Last Wednesday I marched with, and addressed, the 2000 or so students demonstrating at Glasgow University against the proposed cuts to the university. On that same day I lodged a motion in the Scottish Parliament against these proposed measures which would axe many undergraduate courses, including many modern European languages, nursing and anthropology.
The current range of language courses taught at Glasgow University are an essential part of the university’s educational mission, and it would be a serious act of vandalism to cut them, especially after just eight days of consultation. Frankly bizarre proposals are also on the table to cut social work, nursing, adult learning and anthropology. Scottish Ministers must act to protect these courses by properly funding higher education.

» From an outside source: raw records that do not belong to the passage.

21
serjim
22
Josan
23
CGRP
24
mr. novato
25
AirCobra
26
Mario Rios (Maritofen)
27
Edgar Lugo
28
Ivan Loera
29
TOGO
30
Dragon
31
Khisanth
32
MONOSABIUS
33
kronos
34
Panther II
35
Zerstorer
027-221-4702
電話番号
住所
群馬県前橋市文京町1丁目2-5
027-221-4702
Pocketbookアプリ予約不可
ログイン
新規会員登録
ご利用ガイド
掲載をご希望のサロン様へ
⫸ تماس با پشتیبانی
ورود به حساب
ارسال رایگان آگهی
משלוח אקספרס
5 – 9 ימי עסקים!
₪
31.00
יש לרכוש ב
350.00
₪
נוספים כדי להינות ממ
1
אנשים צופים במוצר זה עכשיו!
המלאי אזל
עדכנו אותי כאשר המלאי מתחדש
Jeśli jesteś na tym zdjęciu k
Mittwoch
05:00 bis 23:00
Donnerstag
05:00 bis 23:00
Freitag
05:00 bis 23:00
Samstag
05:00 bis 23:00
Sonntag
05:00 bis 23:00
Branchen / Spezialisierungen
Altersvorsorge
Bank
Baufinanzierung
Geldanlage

Here is a copy of the motion:
S3M-07943 Patrick Harvie (Glasgow) (Scottish Green Party): Proposed University of Glasgow Cuts— That the Parliament expresses deep concern regarding cost-cutting proposals at the University of Glasgow in a number of areas including a reduction in the number of modern languages available for study to two or at most three, which it understands would mean the cessation of the teaching of Russian, Polish, Czech, Portuguese, German and potentially Italian; considers that potentially affected staff and students were given alarmingly short notice of these proposals; also considers that the proposals do not take account of the importance of language learning in higher education for the health of Britain’s economy and future business prosperity that has been highlighted by a number of recent reports; believes that many universities feel forced to make cuts because of the political choices made by the Scottish and UK governments to cut higher education funding, and calls on the Scottish Government to protect higher education against this agenda of cuts and to work with the Principal of the University of Glasgow to prevent the destruction of entire courses in modern languages, nursing, anthropology, social work and adult education and to begin a new, meaningful consultation process with staff and students to seek mutually acceptable alternatives that would safeguard university education for the long term.